* _EXERCISE DESCRIPTION_:
Render every line of the records below as a single numbered list, omitting blank lines.

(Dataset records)

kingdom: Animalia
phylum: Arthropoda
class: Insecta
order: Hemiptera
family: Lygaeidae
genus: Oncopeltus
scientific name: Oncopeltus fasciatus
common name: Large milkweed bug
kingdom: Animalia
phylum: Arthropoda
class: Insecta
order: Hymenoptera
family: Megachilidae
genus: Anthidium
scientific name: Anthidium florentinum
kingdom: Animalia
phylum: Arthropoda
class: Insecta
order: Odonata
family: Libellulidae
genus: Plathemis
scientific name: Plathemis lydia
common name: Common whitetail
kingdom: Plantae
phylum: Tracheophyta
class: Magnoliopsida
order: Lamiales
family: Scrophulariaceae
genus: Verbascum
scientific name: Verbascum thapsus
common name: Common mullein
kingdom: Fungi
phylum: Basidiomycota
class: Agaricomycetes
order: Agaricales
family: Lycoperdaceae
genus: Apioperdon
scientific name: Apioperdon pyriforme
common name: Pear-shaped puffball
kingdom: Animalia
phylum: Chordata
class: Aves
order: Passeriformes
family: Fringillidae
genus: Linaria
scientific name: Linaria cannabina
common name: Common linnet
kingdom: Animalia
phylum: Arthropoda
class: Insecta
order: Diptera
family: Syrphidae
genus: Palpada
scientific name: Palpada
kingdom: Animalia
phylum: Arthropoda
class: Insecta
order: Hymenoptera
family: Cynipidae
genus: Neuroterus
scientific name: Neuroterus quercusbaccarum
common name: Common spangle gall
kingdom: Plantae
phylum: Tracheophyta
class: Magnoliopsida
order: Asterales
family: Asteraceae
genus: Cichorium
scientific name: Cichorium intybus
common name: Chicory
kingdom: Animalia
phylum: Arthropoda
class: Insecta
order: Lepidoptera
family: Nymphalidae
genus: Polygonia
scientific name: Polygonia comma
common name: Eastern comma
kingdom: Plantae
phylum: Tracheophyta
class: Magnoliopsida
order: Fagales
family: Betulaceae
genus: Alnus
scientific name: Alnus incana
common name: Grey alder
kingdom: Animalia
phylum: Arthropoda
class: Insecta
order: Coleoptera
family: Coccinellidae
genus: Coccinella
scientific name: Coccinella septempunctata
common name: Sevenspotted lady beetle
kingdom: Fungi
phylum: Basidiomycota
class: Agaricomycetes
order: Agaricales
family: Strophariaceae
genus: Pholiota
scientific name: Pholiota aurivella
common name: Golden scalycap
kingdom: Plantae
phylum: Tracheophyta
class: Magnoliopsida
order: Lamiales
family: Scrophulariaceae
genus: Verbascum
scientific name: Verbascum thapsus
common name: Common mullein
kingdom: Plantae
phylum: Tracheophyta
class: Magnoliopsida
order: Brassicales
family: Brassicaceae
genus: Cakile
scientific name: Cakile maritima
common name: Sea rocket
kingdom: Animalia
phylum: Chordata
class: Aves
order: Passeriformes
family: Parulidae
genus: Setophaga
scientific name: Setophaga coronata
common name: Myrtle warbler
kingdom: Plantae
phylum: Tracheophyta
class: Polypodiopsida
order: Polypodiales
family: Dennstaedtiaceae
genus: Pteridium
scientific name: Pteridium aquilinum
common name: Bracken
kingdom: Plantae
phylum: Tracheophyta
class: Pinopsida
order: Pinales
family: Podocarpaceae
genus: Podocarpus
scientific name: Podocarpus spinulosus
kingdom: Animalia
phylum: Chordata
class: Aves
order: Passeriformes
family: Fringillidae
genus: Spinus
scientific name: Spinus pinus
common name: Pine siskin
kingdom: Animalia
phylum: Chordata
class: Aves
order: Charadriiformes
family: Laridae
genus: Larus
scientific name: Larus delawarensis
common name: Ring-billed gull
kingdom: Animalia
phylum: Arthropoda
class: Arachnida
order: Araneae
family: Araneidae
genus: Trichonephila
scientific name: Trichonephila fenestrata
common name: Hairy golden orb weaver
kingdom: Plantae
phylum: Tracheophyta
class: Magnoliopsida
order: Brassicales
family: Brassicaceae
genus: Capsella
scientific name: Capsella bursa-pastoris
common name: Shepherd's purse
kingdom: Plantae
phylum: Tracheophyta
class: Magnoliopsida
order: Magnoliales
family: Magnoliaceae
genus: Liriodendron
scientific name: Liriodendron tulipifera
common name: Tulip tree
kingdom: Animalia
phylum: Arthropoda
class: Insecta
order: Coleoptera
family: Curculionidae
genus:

* _ANSWER IN FULL_:
1. kingdom: Animalia
2. phylum: Arthropoda
3. class: Insecta
4. order: Hemiptera
5. family: Lygaeidae
6. genus: Oncopeltus
7. scientific name: Oncopeltus fasciatus
8. common name: Large milkweed bug
9. kingdom: Animalia
10. phylum: Arthropoda
11. class: Insecta
12. order: Hymenoptera
13. family: Megachilidae
14. genus: Anthidium
15. scientific name: Anthidium florentinum
16. kingdom: Animalia
17. phylum: Arthropoda
18. class: Insecta
19. order: Odonata
20. family: Libellulidae
21. genus: Plathemis
22. scientific name: Plathemis lydia
23. common name: Common whitetail
24. kingdom: Plantae
25. phylum: Tracheophyta
26. class: Magnoliopsida
27. order: Lamiales
28. family: Scrophulariaceae
29. genus: Verbascum
30. scientific name: Verbascum thapsus
31. common name: Common mullein
32. kingdom: Fungi
33. phylum: Basidiomycota
34. class: Agaricomycetes
35. order: Agaricales
36. family: Lycoperdaceae
37. genus: Apioperdon
38. scientific name: Apioperdon pyriforme
39. common name: Pear-shaped puffball
40. kingdom: Animalia
41. phylum: Chordata
42. class: Aves
43. order: Passeriformes
44. family: Fringillidae
45. genus: Linaria
46. scientific name: Linaria cannabina
47. common name: Common linnet
48. kingdom: Animalia
49. phylum: Arthropoda
50. class: Insecta
51. order: Diptera
52. family: Syrphidae
53. genus: Palpada
54. scientific name: Palpada
55. kingdom: Animalia
56. phylum: Arthropoda
57. class: Insecta
58. order: Hymenoptera
59. family: Cynipidae
60. genus: Neuroterus
61. scientific name: Neuroterus quercusbaccarum
62. common name: Common spangle gall
63. kingdom: Plantae
64. phylum: Tracheophyta
65. class: Magnoliopsida
66. order: Asterales
67. family: Asteraceae
68. genus: Cichorium
69. scientific name: Cichorium intybus
70. common name: Chicory
71. kingdom: Animalia
72. phylum: Arthropoda
73. class: Insecta
74. order: Lepidoptera
75. family: Nymphalidae
76. genus: Polygonia
77. scientific name: Polygonia comma
78. common name: Eastern comma
79. kingdom: Plantae
80. phylum: Tracheophyta
81. class: Magnoliopsida
82. order: Fagales
83. family: Betulaceae
84. genus: Alnus
85. scientific name: Alnus incana
86. common name: Grey alder
87. kingdom: Animalia
88. phylum: Arthropoda
89. class: Insecta
90. order: Coleoptera
91. family: Coccinellidae
92. genus: Coccinella
93. scientific name: Coccinella septempunctata
94. common name: Sevenspotted lady beetle
95. kingdom: Fungi
96. phylum: Basidiomycota
97. class: Agaricomycetes
98. order: Agaricales
99. family: Strophariaceae
100. genus: Pholiota
101. scientific name: Pholiota aurivella
102. common name: Golden scalycap
103. kingdom: Plantae
104. phylum: Tracheophyta
105. class: Magnoliopsida
106. order: Lamiales
107. family: Scrophulariaceae
108. genus: Verbascum
109. scientific name: Verbascum thapsus
110. common name: Common mullein
111. kingdom: Plantae
112. phylum: Tracheophyta
113. class: Magnoliopsida
114. order: Brassicales
115. family: Brassicaceae
116. genus: Cakile
117. scientific name: Cakile maritima
118. common name: Sea rocket
119. kingdom: Animalia
120. phylum: Chordata
121. class: Aves
122. order: Passeriformes
123. family: Parulidae
124. genus: Setophaga
125. scientific name: Setophaga coronata
126. common name: Myrtle warbler
127. kingdom: Plantae
128. phylum: Tracheophyta
129. class: Polypodiopsida
130. order: Polypodiales
131. family: Dennstaedtiaceae
132. genus: Pteridium
133. scientific name: Pteridium aquilinum
134. common name: Bracken
135. kingdom: Plantae
136. phylum: Tracheophyta
137. class: Pinopsida
138. order: Pinales
139. family: Podocarpaceae
140. genus: Podocarpus
141. scientific name: Podocarpus spinulosus
142. kingdom: Animalia
143. phylum: Chordata
144. class: Aves
145. order: Passeriformes
146. family: Fringillidae
147. genus: Spinus
148. scientific name: Spinus pinus
149. common name: Pine siskin
150. kingdom: Animalia
151. phylum: Chordata
152. class: Aves
153. order: Charadriiformes
154. family: Laridae
155. genus: Larus
156. scientific name: Larus delawarensis
157. common name: Ring-billed gull
158. kingdom: Animalia
159. phylum: Arthropoda
160. class: Arachnida
161. order: Araneae
162. family: Araneidae
163. genus: Trichonephila
164. scientific name: Trichonephila fenestrata
165. common name: Hairy golden orb weaver
166. kingdom: Plantae
167. phylum: Tracheophyta
168. class: Magnoliopsida
169. order: Brassicales
170. family: Brassicaceae
171. genus: Capsella
172. scientific name: Capsella bursa-pastoris
173. common name: Shepherd's purse
174. kingdom: Plantae
175. phylum: Tracheophyta
176. class: Magnoliopsida
177. order: Magnoliales
178. family: Magnoliaceae
179. genus: Liriodendron
180. scientific name: Liriodendron tulipifera
181. common name: Tulip tree
182. kingdom: Animalia
183. phylum: Arthropoda
184. class: Insecta
185. order: Coleoptera
186. family: Curculionidae
187. genus:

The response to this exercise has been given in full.